With tongue firmly in cheek I had another go. She went off and spent some time rifling through various old files before finding the one that explained that under no circumstance should UK citizens be dealt with other that as treacherous back stabbing pirates, and that all their movements in Hellenic waters need the closest control.
She explained it was impossible. Apparently last year someone tried this and they had an adjudication from head office.
I then explained that I had paid my cruising tax (ETEPAI) online but it was still in the system over the bank holiday weekend, but I should shortly be able to demonstrate that it had been paid by viewing my bank account online. Apparently last year someone had tried this, the codes had been wrong and the payment had been refunded. I think this was probably me too, although I did ultimately pay it.

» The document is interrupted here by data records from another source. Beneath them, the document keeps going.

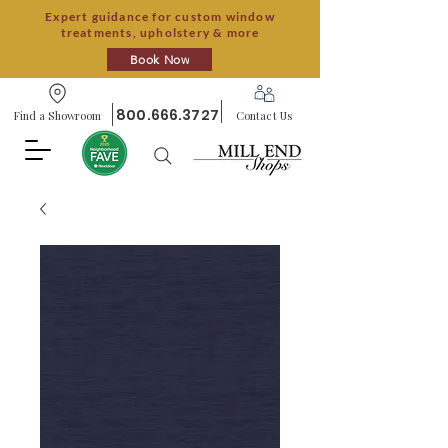
Expert guidance for custom window
treatments, upholstery & more
Book Now
800.666.3727
Find a Showroom
Contact Us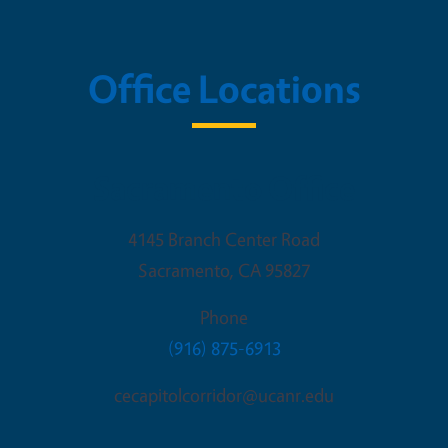
Office Locations
Sacramento Office
4145 Branch Center Road
Sacramento
,
CA
95827
Phone
(916) 875-6913
cecapitolcorridor@ucanr.edu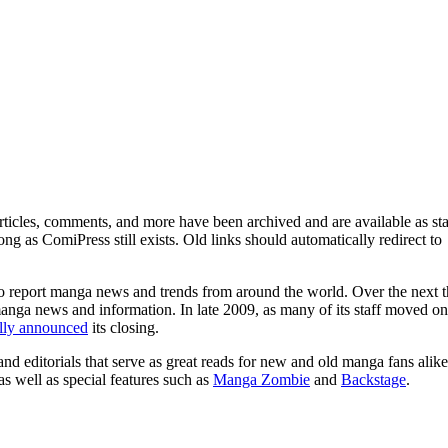
ticles, comments, and more have been archived and are available as sta
g as ComiPress still exists. Old links should automatically redirect to
o report manga news and trends from around the world. Over the next t
manga news and information. In late 2009, as many of its staff moved on
ally announced
its closing.
and editorials that serve as great reads for new and old manga fans alike
 as well as special features such as
Manga Zombie
and
Backstage
.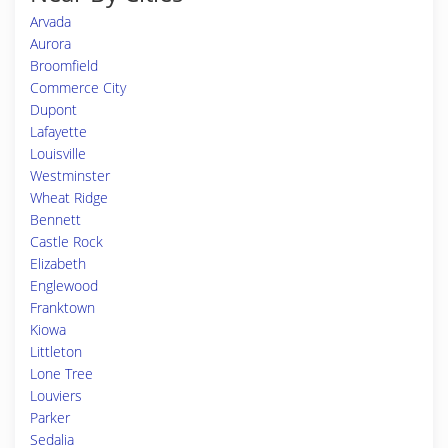
Arvada
Aurora
Broomfield
Commerce City
Dupont
Lafayette
Louisville
Westminster
Wheat Ridge
Bennett
Castle Rock
Elizabeth
Englewood
Franktown
Kiowa
Littleton
Lone Tree
Louviers
Parker
Sedalia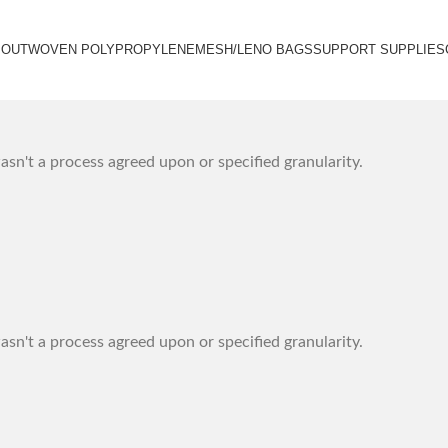
BOUT
WOVEN POLYPROPYLENE
MESH/LENO BAGS
SUPPORT SUPPLIES
sn't a process agreed upon or specified granularity.
sn't a process agreed upon or specified granularity.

So I had to pay this tax through a new application which she kindly did for me on her computer, but when I reached for my Revolut debit card to pay, she threw her hands up in horror. It has to be in cash! It would seem the Greek authorities no longer trust electronic money transfers.
Off I went to the cash machine to pay the 234 Euros.
It subsequently transpired that I have now paid this tax twice, and I doubt I will ever get it back!
We were then issued with our new shiny temporary transit log, freshly stamped in blue ink, and off we went to the Harbour Police, which is up some steep steps diametrically opposite the immigration police, which is part of the police proper, office. After knocking on a large rusty steel door from the Venetian period, it finally opened with the sort of grinding creak that only a large steel door can make. A somewhat surly chap greeted us and ushered us inside, He further put about three different stamps on our new transit log, and relieved us of 15 Euros.
However we were now legally in Greece and the EU, so celebrations all round and down came our yellow flag. Time for a Mythos.
We had a bit of an uncomfortable stay as the ferry wash in Symi is dreadful, and although a very attractive little town, it is not ideal as a berthing spot.
The following day we circumnavigated the island and ended up at the remote bay of Panormitis where we anchored up. This is the location of a very picturesque monastery and retreat. There are large notices up about watersports, music and nudity in order to preserve the sanctuary of the retreaters.
It said nothing about loud card games. Switch and Solo were the most raucous.
As you may know I always like to do a few little technical projects. Last year I got my Raspberry Pi all connected up as the chartplotter, and acts as an NMEA server, sensor hub and AIS receiver for the boat. A further important safety measure however is AIS transmitting.
Bespoke AIS transceivers are pretty pricey items and I searched to see if there were any other options. I came across the perfect solution for the economical sailor, an AIS transmitter designed for fishing net location.
It come with a cable that allows it to be programmed as a boat and transmits at 5w, the same as the big ship class 1 AIS.
70 Quid from Alibaba, and it seems to work perfectly. Here are my tracks on AIS and on my chartplotter. It also has the advantage that it can be taken into the liferaft in an emergency, the battery lasts about 3 weeks between charges and my mum can now follow our progress in the vessel finder app! Not shure the last really is an advantage, but I can turn it off if needed.
Another purchase this year was a dedicated tablet to run Navionics on. I had an old Samsung tablet that now seems to be not compatible with the most recent update of Navionics so I looked for a replacement.
This is an Oukitel RT3, waterproof and ruggedised tablet. It is very heavy and robust, it synced with my phone to download all my apps seamlessly. The screen is brighter for daytime reading than the dedicated chart plotter display and in practice has been excellent.